Swimsol, an Austria-headquartered marine floating solar provider for Maldivian resorts, has commissioned a 2.4 MW floating array at the resort island of Cheval Blanc Randheli, enabling the property to run entirely on solar power during daylight hours.
The company says it is the largest floating solar array in the Maldives.
“The project relies on our SolarSea platform, which has been developed over 15 years through a combination of physical scale models, basin testing, 3D simulations, and real-world prototyping,” a spokesperson from Swimsol’s engineering team told pv magazine. “For long-term durability in marine conditions, we use specialized aluminium alloys and stainless steel for the platform structure, with galvanized steel and sacrificial anodes for the mooring system. Solar modules are mounted more than 1.5 m above the water line, which prevents wave impact damage and biofouling on the panels themselves.”
The team explained it used specially designed anchors suited to sandy seabeds, with a minimal footprint compared to gravity or concrete block systems. Most mooring components sit mid-water, the spokesperson said, while pre-tension buoys and bespoke damping elements are used to prevent shock loads.
In addition, the company deployed double-glass modules with high-quality connectors, appropriate encapsulation materials and sealed junction boxes.
“The system is controlled by a programmable logic controller (PLC).

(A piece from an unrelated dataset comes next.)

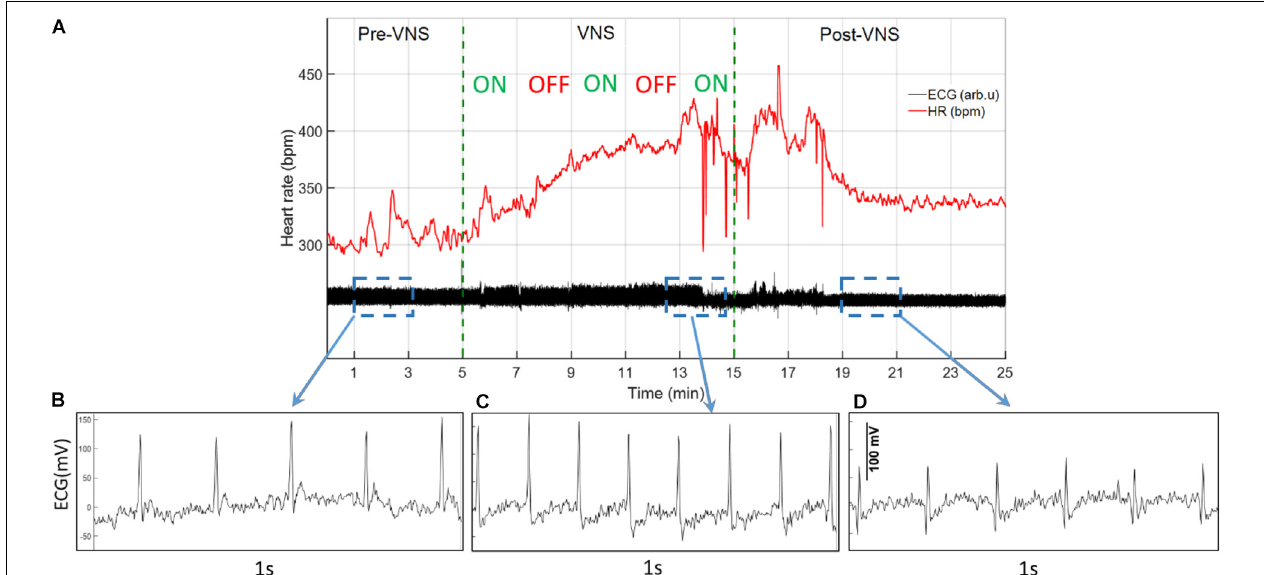
FIGURE 2 | A sample ECG recording and estimated instantaneous heart rate (HR) from a male rat during VNS. (A) ECG signal and estimated HR before, during, and after a VNS session. (B–D) 1s ECG snippet for baseline (Pre-VNS), stimulation (VNS), and recovery (Post-VNS), respectively, indicating cardiovascular changes associated with the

Battery inverters start the medium-voltage transformer, connect to solar inverters, synchronize to the grid, and run in parallel with diesel generators in virtual synchronous generator (VSG) mode to maintain grid stability,” the spokesperson said. “Once sufficient energy is stored and solar meets demand, generator load is reduced and units are shut down via dry contact. When solar exceeds demand, excess energy charges the battery; if full, solar output is curtailed to match load.”
The 2.4 MW Cheval Blanc Randheli installation is projected to save the resort about $1.5 million per year in diesel costs. The break-even diesel price for SolarSea systems typically sits between $0.65 and $0.85 per litre, Swimsol said. With battery storage included in newer projects, the break-even point shifts toward the upper end of that range, well below current diesel prices in the Maldives.
“When we installed our first prototype in 2014, there were a lot of very valid questions about whether it would last. More than a decade later, those early platforms are still producing,” said Martin Putschek, founder and CEO of Swimsol. “The 2.4 MW system at Cheval Blanc proves it works at scale. Multiple SolarSea projects are now completed, with many more underway across the Maldives, Seychelles and other island nations.”